Новосёлы - страница 10

стр.

— Что здесь такое? — торопливо спрашиваю у него.

Женя преспокойно чистит ногти.

— Мы свой гараж перевезли.

Под висящим гаражом расчищена площадка — рядом с электрической будкой. Под стрелой крана с надписью «Не стой под грузом!» стоят и спорят Иван Иванович Дервоед и Женин отец — невысокий, всё лицо в шрамах.

— Я первым облюбовал это место для своего гаража! — тычет в землю палкой с набалдашником профессор.

— Зачем вам место для гаража, если машины нет? — Женин отец не смотрит на Дервоеда, а смотрит вверх и разворачивает подвешенный домик-гараж.

— Нет теперь, так будет в четверг! Две даже будут! И вы не имеете права…

— И право имею, и разрешение из горсовета. Отойдите, милый человек, не нарушайте правил безопасности! — указал Женин папа на надпись на стреле. — Давай! — скомандовал Жориному отцу.

Гараж закачался, начал опускаться на землю.

— И вы тоже думаете здесь свой гараж ставить? — тихонько, с укором говорит Ивану Ивановичу дядя Левон. — Надо, чтобы во дворе побольше зелёная зона была. А тут вон… — обвёл он широким жестом сарайчики-гаражи. — И куда только горсовет смотрит, домоуправление? Надо жаловаться, весь двор заняли…

— Я сам буду жаловаться в домоуправление! — пристукнул палкой Иван Иванович.

— Дядя Дервоед, а вы сказали: «Чур, моё!»? — сунул я нос в разговор взрослых.

— Брысь! — замахнулся на меня профессор.

Кто-то засмеялся.

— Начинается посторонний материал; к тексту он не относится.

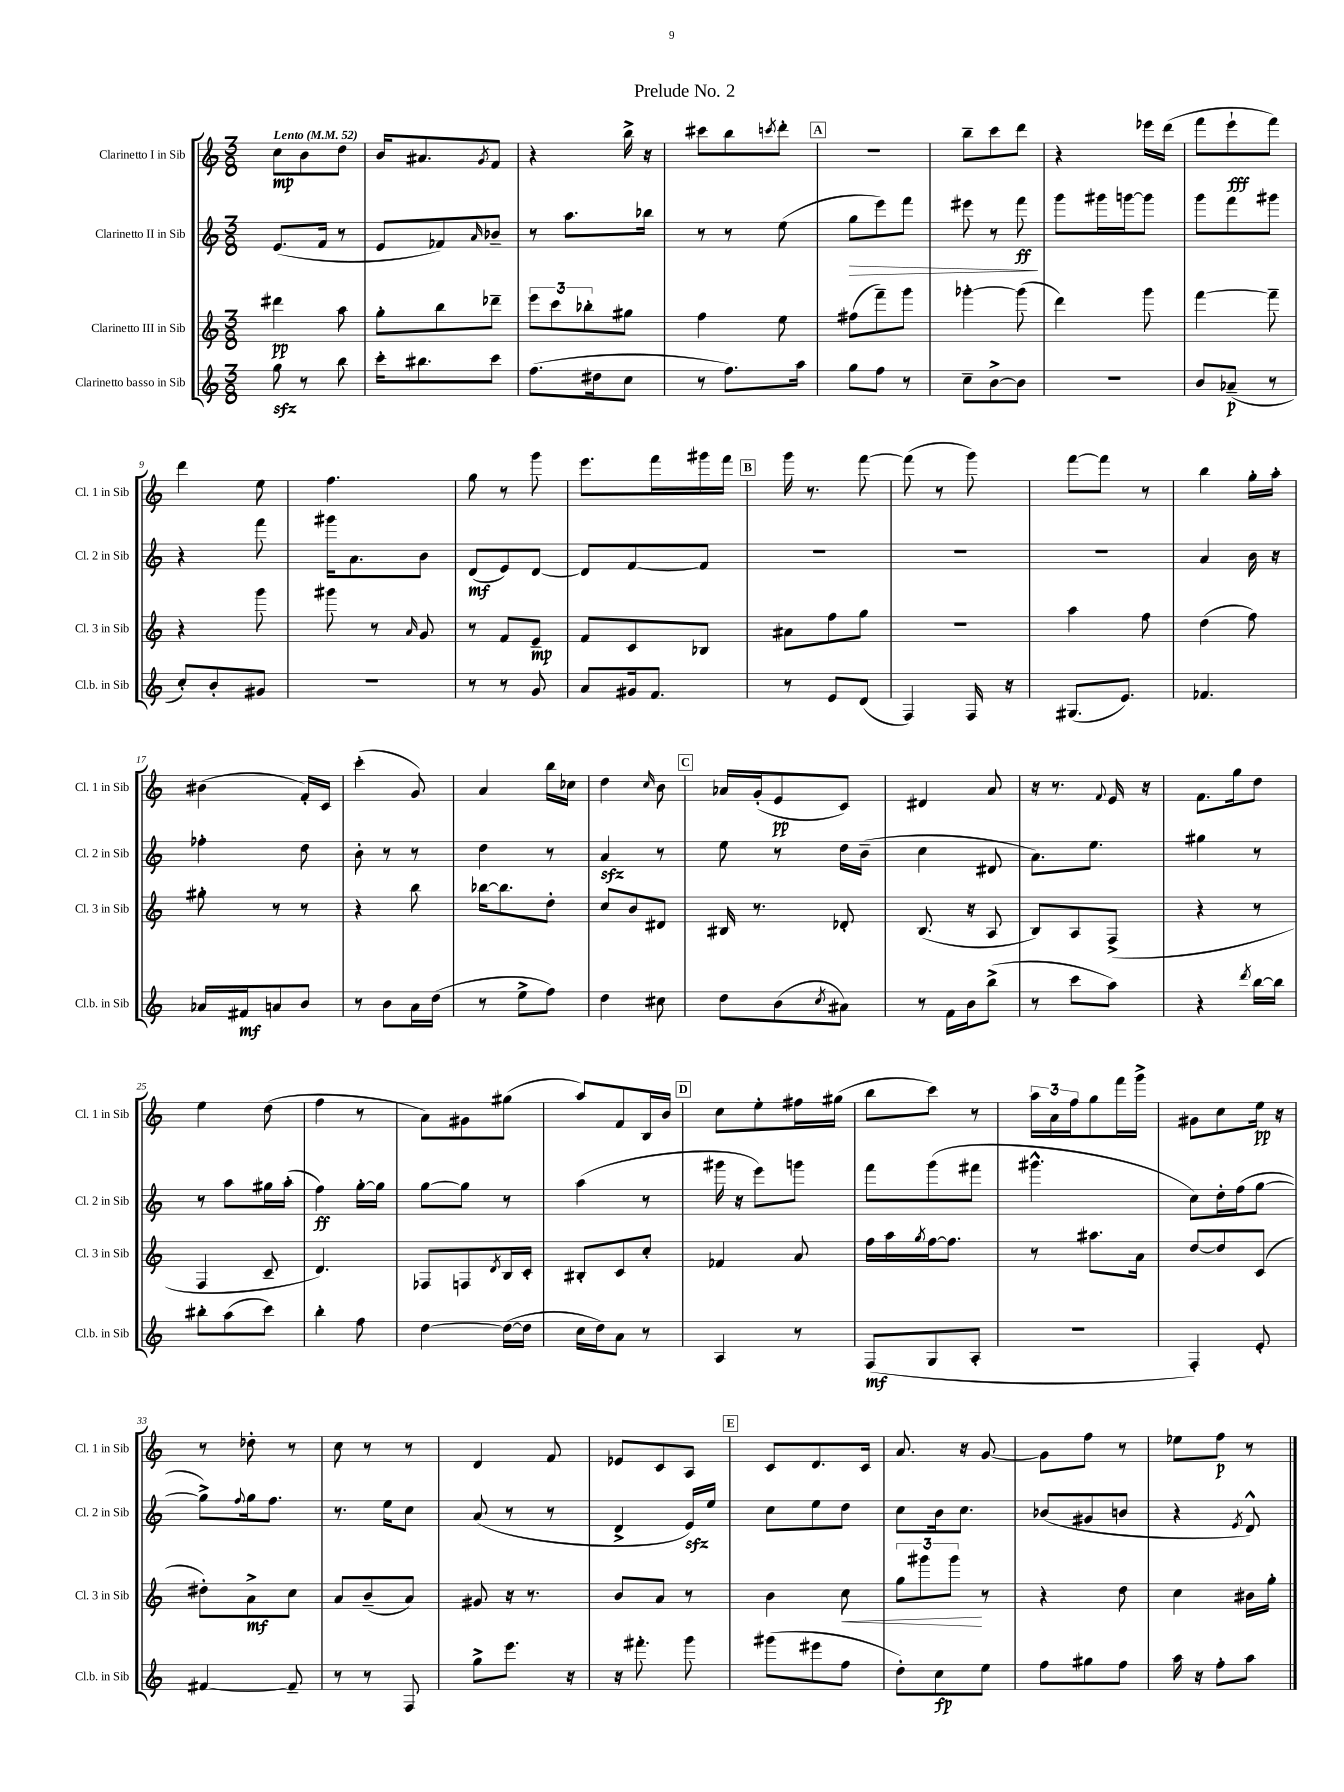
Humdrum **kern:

**kern	**dynam	**kern	**dynam	**kern	**dynam	**kern	**dynam
*part4	*part4	*part3	*part3	*part2	*part2	*part1	*part1
*staff4	*staff4	*staff3	*staff3	*staff2	*staff2	*staff1	*staff1
*I"Clarinetto basso in Sib	*	*I"Clarinetto III in Sib	*	*I"Clarinetto II in Sib	*	*I"Clarinetto I in Sib	*
*I'Cl.b. in Sib	*	*I'Cl. 3 in Sib	*	*I'Cl. 2 in Sib	*	*I'Cl. 1 in Sib	*
*clefG2	*	*clefG2	*	*clefG2	*	*clefG2	*
*k[]	*	*k[]	*	*k[]	*	*k[]	*
*M3/8	*	*M3/8	*	*M3/8	*	*M3/8	*
*MM52	*	*MM52	*	*MM52	*	*MM52	*
=1	=1	=1	=1	=1	=1	=1	=1
!	!	!	!	!	!	!LO:TX:a:B:t=Lento	!
8ggzz\	.	4ddd#X\	pp	(8.e/L	.	8cc\L	mp
8r	.	.	.	.	.	8b\	.
.	.	.	.	16f/Jk	.	.	.
8bb\	.	8aa\	.	8r	.	8dd\J	.
=2	=2	=2	=2	=2	=2	=2	=2
16ccc'\KL	.	8gg'\L	.	8e/L	.	16b/KL	.
8.bb#X\	.	.	.	.	.	8.a#X/	.
.	.	8bb\	.	8f-X/)	.	.	.
.	.	.	.	16qqa/	.	8qg/	.
8ccc\J	.	8ddd-X~\J	.	8b-X~/J	.	8f/J	.
=3	=3	=3	=3	=3	=3	=3	=3
(8.ff\L	.	12eee\L	.	8r	.	4r	.
.	.	12ccc\	.	.	.	.	.
.	.	.	.	8.aa\L	.	.	.
.	.	12bb-X'\	.	.	.	.	.
16dd#X\k	.	.	.	.	.	.	.
8cc\J	.	8gg#X\J	.	.	.	16bb^\	.
.	.	.	.	16bb-X\Jk	.	16r	.
=4	=4	=4	=4	=4	=4	=4	=4
8r	.	4ff\	.	8r	.	8ccc#X\L	.
8.ff\L)	.	.	.	8r	.	8bb\	.
.	.	.	.	.	.	8qcccn/	.
.	.	8ee\	.	(8ee\	.	8ddd'\J	.
16aa\Jk	.	.	.	.	.	.	.
!!LO:REH:place=s1:t=A
=5	=5	=5	=5	=5	=5	=5	=5
!	!	!	!	!	!LO:HP:b	!	!
8gg\L	.	(8ff#X\L	.	8gg\L	>	4.r	.
8ff\J	.	8fff~\)	.	8eee\)	.	.	.
8r	.	8ggg\J	.	8fff\J	.	.	.
=6	=6	=6	=6	=6	=6	=6	=6
8cc~\L	.	[4ggg-X'\	.	8eee#X\	.	8bb~\L	.
[8b^\	.	.	.	8r	.	8ccc\	.
8b\J]	.	(8ggg-\]	.	8fff\	ff	8ddd\J	.
.	.	.	.	.	]	.	.
=7	=7	=7	=7	=7	=7	=7	=7
4.r	.	4ddd\)	.	8ggg\L	.	4r	.
.	.	.	.	16ggg#X\L	.	.	.
.	.	.	.	[16gggn\J	.	.	.
.	.	8ggg\	.	8ggg\J]	.	16eee-X\LL	.
.	.	.	.	.	.	(16ddd\JJ	.
=8	=8	=8	=8	=8	=8	=8	=8
8b/L	.	[4fff\	.	8ggg\L	.	8fff\L	.
(8a-X~/J	p	.	.	8fff\	.	8eee`\	fff
8r	.	8fff~\]	.	8ggg#X\J	.	8fff\J)	.
!!LO:LB:g=z
=9	=9	=9	=9	=9	=9	=9	=9
8cc'/L)	.	4r	.	4r	.	4ddd\	.
8b'/	.	.	.	.	.	.	.
8g#X/J	.	8ggg\	.	8fff\	.	8ee\	.
=10	=10	=10	=10	=10	=10	=10	=10
4.r	.	8ggg#X\	.	16ggg#X\KL	.	4.ff\	.
.	.	.	.	8.a\	.	.	.
.	.	8r	.	.	.	.	.
.	.	16qqa/	.	.	.	.	.
.	.	8g/	.	8b\J	.	.	.
=11	=11	=11	=11	=11	=11	=11	=11
8r	.	8r	.	(8d/L	mf	8gg\	.
8r	.	8f/L	.	8e/)	.	8r	.
8g/	.	8e~/J	mp	[8d/J	.	8ggg\	.
=12	=12	=12	=12	=12	=12	=12	=12
8a/L	.	8f/L	.	8d/L]	.	8.eee\L	.
16g#X/k	.	8c/	.	[8f/	.	.	.
8.f/J	.	.	.	.	.	16fff\L	.
.	.	8B-X/J	.	8f/J]	.	16ggg#X\	.
.	.	.	.	.	.	16fff\JJ	.
!!LO:REH:place=s1:t=B
=13	=13	=13	=13	=13	=13	=13	=13
8r	.	8a#X\L	.	4.r	.	16ggg\	.
.	.	.	.	.	.	8.r	.
8e/L	.	8ff\	.	.	.	.	.
(8d/J	.	8gg\J	.	.	.	[8fff\	.
=14	=14	=14	=14	=14	=14	=14	=14
4F/)	.	4.r	.	4.r	.	(8fff\]	.
.	.	.	.	.	.	8r	.
16F/	.	.	.	.	.	8ggg\)	.
16r	.	.	.	.	.	.	.
=15	=15	=15	=15	=15	=15	=15	=15
(8.G#X/L	.	4aa\	.	4.r	.	[8fff\L	.
.	.	.	.	.	.	8fff\J]	.
8.e/J)	.	.	.	.	.	.	.
.	.	8ff\	.	.	.	8r	.
=16	=16	=16	=16	=16	=16	=16	=16
4.f-X/	.	(4dd\	.	4a/	.	4bb\	.
.	.	8ff\)	.	16b\	.	16gg'\LL	.
.	.	.	.	16r	.	16aa'\JJ	.
!!LO:LB:g=z
=17	=17	=17	=17	=17	=17	=17	=17
16a-X/LL	.	8gg#X'\	.	4ff-X'\	.	(4b#X\	.
16f#X/J	mf	.	.	.	.	.	.
8an/	.	8r	.	.	.	.	.
8b/J	.	8r	.	8dd\	.	16f'/LL)	.
.	.	.	.	.	.	16c/JJ	.
=18	=18	=18	=18	=18	=18	=18	=18
8r	.	4r	.	8b'\	.	(4ccc'\	.
8b\L	.	.	.	8r	.	.	.
16a\L	.	8bb\	.	8r	.	8g/)	.
(16dd\JJ	.	.	.	.	.	.	.
=19	=19	=19	=19	=19	=19	=19	=19
8r	.	[16bb-X\KL	.	4dd\	.	4a/	.
.	.	8.bb-\]	.	.	.	.	.
8ee^\L	.	.	.	.	.	.	.
8ff\J)	.	8dd'\J	.	8r	.	16bb\LL	.
.	.	.	.	.	.	16cc-X\JJ	.
=20	=20	=20	=20	=20	=20	=20	=20
4dd\	.	8cc/L	.	4azz/	.	4dd\	.
.	.	8b/	.	.	.	.	.
.	.	.	.	.	.	16qqcc/	.
8cc#X\	.	8d#X/J	.	8r	.	8b\	.
!!LO:REH:place=s1:t=C
=21	=21	=21	=21	=21	=21	=21	=21
8dd\L	.	16B#X/	.	8ee\	.	16a-X/LL	.
.	.	8.r	.	.	.	(16g'/J	.
(8b\	.	.	.	8r	.	8e/	pp
8qcc/	.	.	.	.	.	.	.
8a#X\J)	.	8d-X'/	.	16dd\LL	.	8c/J)	.
.	.	.	.	(16b~\JJ	.	.	.
=22	=22	=22	=22	=22	=22	=22	=22
8r	.	(8.B/	.	4cc\	.	4d#X/	.
16f\LL	.	.	.	.	.	.	.
16b\J	.	16r	.	.	.	.	.
(8bb^\J	.	8A/	.	8d#X/	.	8a/	.
=23	=23	=23	=23	=23	=23	=23	=23
8r	.	8B/L)	.	8.a\L)	.	16r	.
.	.	.	.	.	.	8.r	.
8ccc\L	.	8A/	.	.	.	.	.
.	.	.	.	8.ee\J	.	.	.
.	.	.	.	.	.	8qqf/	.
8aa\J)	.	(8F^/J	.	.	.	16e/	.
.	.	.	.	.	.	16r	.
=24	=24	=24	=24	=24	=24	=24	=24
4r	.	4r	.	4gg#X\	.	8.f\L	.
.	.	.	.	.	.	16gg\k	.
8qddd/	.	.	.	.	.	.	.
[16bb\LL	.	8r	.	8r	.	8dd\J	.
16bb\JJ]	.	.	.	.	.	.	.
!!LO:LB:g=z
=25	=25	=25	=25	=25	=25	=25	=25
8bb#X'\L	.	4F/	.	8r	.	4ee\	.
(8aa\	.	.	.	8aa\L	.	.	.
8ccc\J)	.	8c~/	.	16gg#X\L	.	(8dd\	.
.	.	.	.	(16aa'\JJ	.	.	.
=26	=26	=26	=26	=26	=26	=26	=26
4bb'\	.	4.d/)	.	4ff\)	ff	4ff\	.
8ff\	.	.	.	[16gg'\LL	.	8r	.
.	.	.	.	16gg\JJ]	.	.	.
=27	=27	=27	=27	=27	=27	=27	=27
[4dd\	.	8F-X/L	.	[8gg\L	.	8a\L)	.
.	.	8Fn/	.	8gg\J]	.	8g#X\	.
.	.	8qd/	.	.	.	.	.
(16dd\LL_	.	16B/L	.	8r	.	(8gg#X\J	.
16dd\JJ]	.	16c'/JJ	.	.	.	.	.
=28	=28	=28	=28	=28	=28	=28	=28
16cc\LL	.	8B#X'/L	.	(4aa\	.	8aa/L)	.
16dd\J)	.	.	.	.	.	.	.
8a\J	.	8c/	.	.	.	8f/	.
8r	.	8cc'/J	.	8r	.	16B/L	.
.	.	.	.	.	.	16b/JJ	.
!!LO:REH:place=s1:t=D
=29	=29	=29	=29	=29	=29	=29	=29
4A/	.	4f-X/	.	16ggg#X\	.	8cc\L	.
.	.	.	.	16r	.	.	.
.	.	.	.	8eee\L)	.	8ee'\	.
8r	.	8a/	.	8gggn\J	.	16ff#X\L	.
.	.	.	.	.	.	(16gg#X\JJ	.
=30	=30	=30	=30	=30	=30	=30	=30
(8F/L	mf	16ff\LL	.	8fff\L	.	8bb\L	.
.	.	16aa\	.	.	.	.	.
.	.	8qgg/	.	.	.	.	.
8G/	.	[16ff\J	.	(8ggg\	.	8ccc\J)	.
.	.	8.ff\J]	.	.	.	.	.
8A'/J	.	.	.	8fff#X\J	.	8r	.
=31	=31	=31	=31	=31	=31	=31	=31
4.r	.	8r	.	4.ggg#X^^\	.	24aa\LL	.
.	.	.	.	.	.	24a\	.
.	.	.	.	.	.	24ff\J	.
.	.	8.aa#X\L	.	.	.	8gg\	.
.	.	.	.	.	.	16fff\L	.
.	.	16a\Jk	.	.	.	16ggg^\JJ	.
=32	=32	=32	=32	=32	=32	=32	=32
4F'/)	.	[8dd/L	.	8cc\L)	.	8g#X\L	.
.	.	8dd/]	.	16dd'\L	.	8cc\	.
.	.	.	.	(16ff\J	.	.	.
8e'/	.	(8c/J	.	[8gg\J	.	16ee\Jk	pp
.	.	.	.	.	.	16r	.
!!LO:LB:g=z
=33	=33	=33	=33	=33	=33	=33	=33
[4f#X/	.	8dd#X'\L)	.	8gg^\L])	.	8r	.
.	.	.	.	8qqff/	.	.	.
.	.	8a^\	mf	16gg\k	.	8dd-X'\	.
.	.	.	.	8.ff\J	.	.	.
8f#~/]	.	8cc\J	.	.	.	8r	.
=34	=34	=34	=34	=34	=34	=34	=34
8r	.	8a/L	.	8.r	.	8cc\	.
8r	.	(8b~/	.	.	.	8r	.
.	.	.	.	16ee\KL	.	.	.
8F/	.	8a/J)	.	8cc\J	.	8r	.
=35	=35	=35	=35	=35	=35	=35	=35
8gg^\L	.	8g#X/	.	(8a/	.	4d/	.
8.eee\J	.	16r	.	8r	.	.	.
.	.	8.r	.	.	.	.	.
.	.	.	.	8r	.	8f/	.
16r	.	.	.	.	.	.	.
=36	=36	=36	=36	=36	=36	=36	=36
16r	.	8b/L	.	4d^/	.	8e-X/L	.
8.fff#X'\	.	.	.	.	.	.	.
.	.	8a/J	.	.	.	8c/	.
8ggg\	.	8r	.	16ezz/LL)	.	8A/J	.
.	.	.	.	16ee/JJ	.	.	.
!!LO:REH:place=s1:t=E
=37	=37	=37	=37	=37	=37	=37	=37
(8ggg#X\L	.	4b\	.	8cc\L	.	8c/L	.
8eee#X\	.	.	.	8ee\	.	8.d/	.
!	!	!	!LO:HP:b	!	!	!	!
8ff\J	.	8cc\	<	8dd\J	.	.	.
.	.	.	.	.	.	16c/Jk	.
=38	=38	=38	=38	=38	=38	=38	=38
8dd'\L)	.	12gg\L	.	8cc\L	.	8.a/	.
.	.	12ggg#X\	.	.	.	.	.
8cc\	fp	.	.	16b\k	.	.	.
.	.	12ggg#\J	.	.	.	.	.
.	.	.	.	8.cc\J	.	16r	.
8ee\J	.	8r	[	.	.	[8g/	.
=39	=39	=39	=39	=39	=39	=39	=39
8ff\L	.	4r	.	(8b-X/L	.	8g\L]	.
8gg#X\	.	.	.	8g#X/	.	8ff\J	.
8ff\J	.	8dd\	.	8bn/J	.	8r	.
=40	=40	=40	=40	=40	=40	=40	=40
16aa\	.	4cc\	.	4r	.	8ee-X\L	.
16r	.	.	.	.	.	.	.
8ff'\L	.	.	.	.	.	8ff\J	p
.	.	.	.	8qe/	.	.	.
8aa\J	.	16b#X\LL	.	8d^^/)	.	8r	.
.	.	16gg'\JJ	.	.	.	.	.
==	==	==	==	==	==	==	==
*-	*-	*-	*-	*-	*-	*-	*-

Сразу заговорили несколько человек.

Но о чём дальше шёл разговор, я не знаю. Появилась внезапно бабушка, вытащила меня за рукав из толпы.

— Умываться надо, есть надо, а он ворон считает!

Бабушка почти бегом тянула меня. Если б я мог оторваться от земли, полетел бы, как планёр. И зачем так спешить?

Мне совсем не хотелось домой. Во дворе так интересно!

Да разве может хотеться домой, если надо отдавать записку от Марии Сергеевны, учительницы. Будет родительское собрание в шесть часов. А ещё в записке приписано снизу: «Поговорим и о поведении вашего Жени». Я всё разобрал, всё прочитал — потом уже, когда из школы выскочил. А сначала стоял, зажав записку в кулаке, и слушал, как стыдила меня учительница. Что я такой и сякой, и что она будто бы не верит, что я этакий…

«Поговорим о поведении…» А что я плохого сделал, чтобы говорить о моём поведении на родительском собрании? Ну не писал на первом уроке, рассказывал соседу, что вступил в «Артек». А он: «Куда, куда ты поступил?!» И тут я опомнился и шепчу: «Нигде, никогда, никому и ни за что…» Четыре «ни». Он вытаращил глаза, покрутил пальцем у моего виска, а учительница пересадила меня к Зине Изотовой с Надречной улицы.

На втором уроке я никому не мешал, сидел тихо-тихо, как мышь. Правда, я не писал и не слушал, о чём говорила учительница, и опять попался. Я думал о том, чем бы на перемене удивить Жору и товарищей, чтобы и в классе все поверили в мой чудесный дар отгадчика.

И за это — «поговорим о поведении»?

Бабушка сначала взяла записку, а потом взялась за сердце.

— О, боже! Что ты там натворил? Ой, да ведь я уже опаздываю на собрание!.. — засуетилась она. — А Марина из садика не приведена, не накормлена. А он разинул рот, забаву во дворе нашёл! Ему, видите, хоть трава не расти!

— Бабушка! Я приведу и покормлю!

Подумаешь, важность. Я уже однажды её приводил. А покормить — тоже раз плюнуть.

— Да-да, приведи, Женик. Ты уже большой, и здесь близко. — Бабушка начала перед зеркалом рисовать себе губы помоложе. — Кашу я сварила, остывает… Вот тебе ключ от квартиры, не потеряй смотри…

Бабушка схватила сумку и — за дверь.

Я вышел за ней во двор. Около электробудки уже не было ни машин, ни людей, стоял только один «Москвич». Женя с отцом подсыпали землю к стенкам своего гаража, притаптывали её ногами. У соседнего дома что-то горячо доказывал незнакомым тётям профессор Дервоед, чертил палкой на асфальтированной дорожке.

В садике я сразу оглох и обалдел. Гам, грохот ложек о тарелки, чашки. Дети ужинали, и такие, как Марина, по три годика, и постарше. За своим столиком верховодила Марина, визжала во всё горло: «Ти-иш-ше!!!»

Из-за столика малыши встали по команде, а бросились из столовой без команды: из передней уже заглядывали к ним папы и мамы.